╭─ Raw data

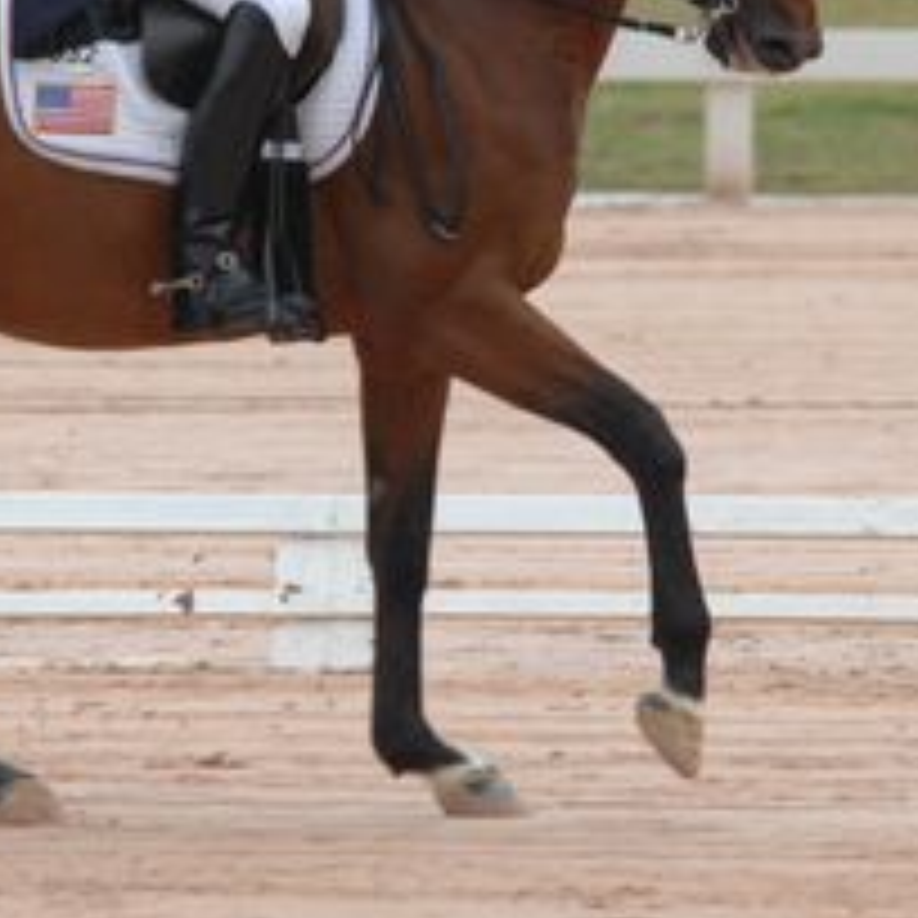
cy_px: 155
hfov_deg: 1.4
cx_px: 374
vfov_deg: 1.4
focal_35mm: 1237
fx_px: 37114
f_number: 5.6
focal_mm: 310
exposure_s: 1/500
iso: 400
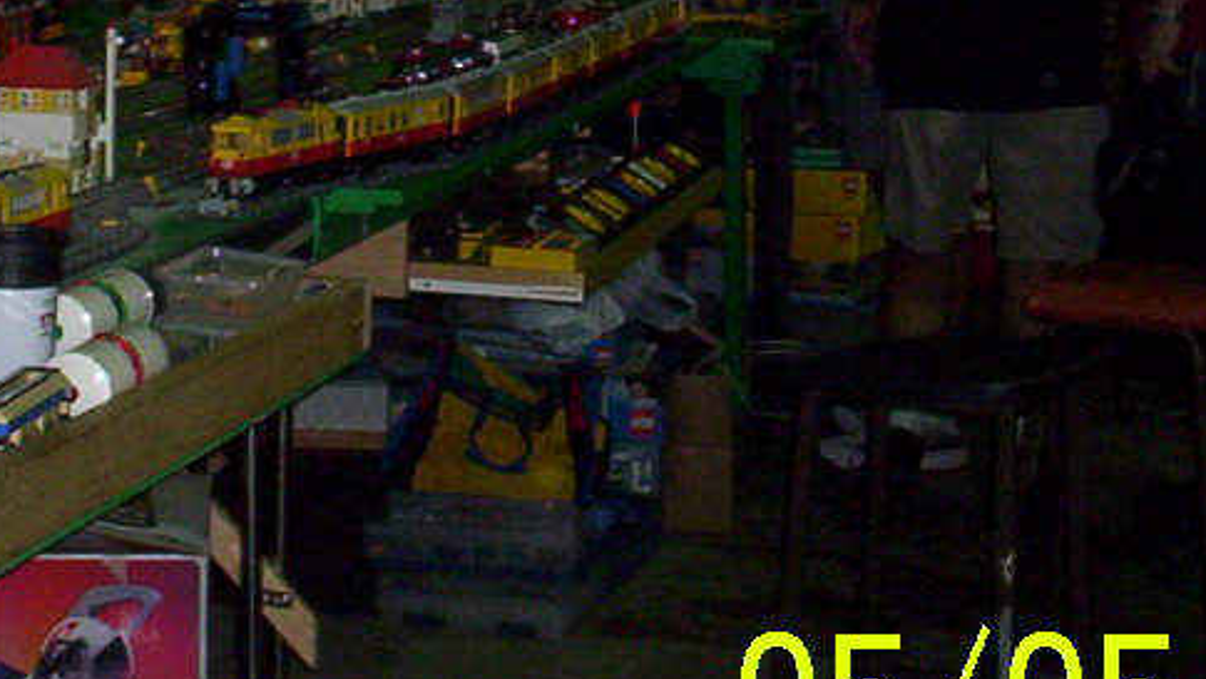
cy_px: -112
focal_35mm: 101
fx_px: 3230
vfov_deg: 11.8
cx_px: 303
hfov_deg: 21.0
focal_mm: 4.99
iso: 140
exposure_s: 1/60
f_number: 4.5
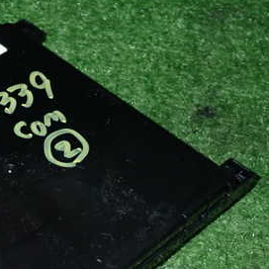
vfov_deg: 21.5
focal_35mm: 80
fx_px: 703
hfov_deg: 21.1
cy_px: 202
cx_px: 22
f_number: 8
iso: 800
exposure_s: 1/40
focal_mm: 7.31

╰─

**About this task:** The entire listing above, word for word and without pictures, is what should be output.

**Output of the task:**
cy_px: 155
hfov_deg: 1.4
cx_px: 374
vfov_deg: 1.4
focal_35mm: 1237
fx_px: 37114
f_number: 5.6
focal_mm: 310
exposure_s: 1/500
iso: 400
cy_px: -112
focal_35mm: 101
fx_px: 3230
vfov_deg: 11.8
cx_px: 303
hfov_deg: 21.0
focal_mm: 4.99
iso: 140
exposure_s: 1/60
f_number: 4.5
vfov_deg: 21.5
focal_35mm: 80
fx_px: 703
hfov_deg: 21.1
cy_px: 202
cx_px: 22
f_number: 8
iso: 800
exposure_s: 1/40
focal_mm: 7.31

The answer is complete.